• [Try it]:
Duplicate the records from the line containing "How many groups of bars are there?" up to and including the line containing "Which range on".

• [Given records]:
- - - - - - -

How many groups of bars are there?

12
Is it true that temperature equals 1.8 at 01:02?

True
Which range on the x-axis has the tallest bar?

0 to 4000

- - - - - - -

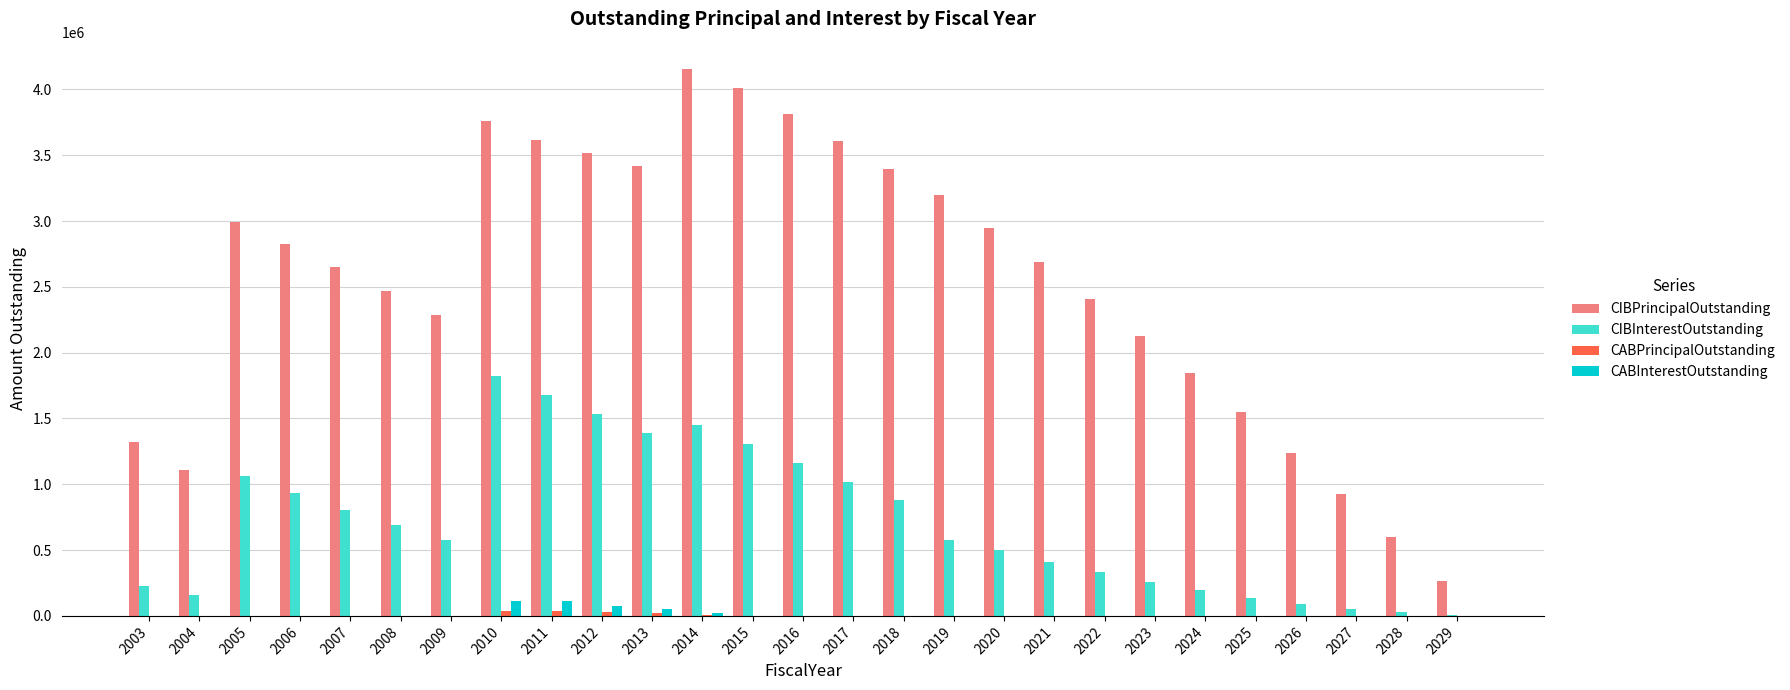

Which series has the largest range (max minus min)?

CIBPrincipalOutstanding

- - - - - - -

• [Finished exercise]:
How many groups of bars are there?

12
Is it true that temperature equals 1.8 at 01:02?

True
Which range on the x-axis has the tallest bar?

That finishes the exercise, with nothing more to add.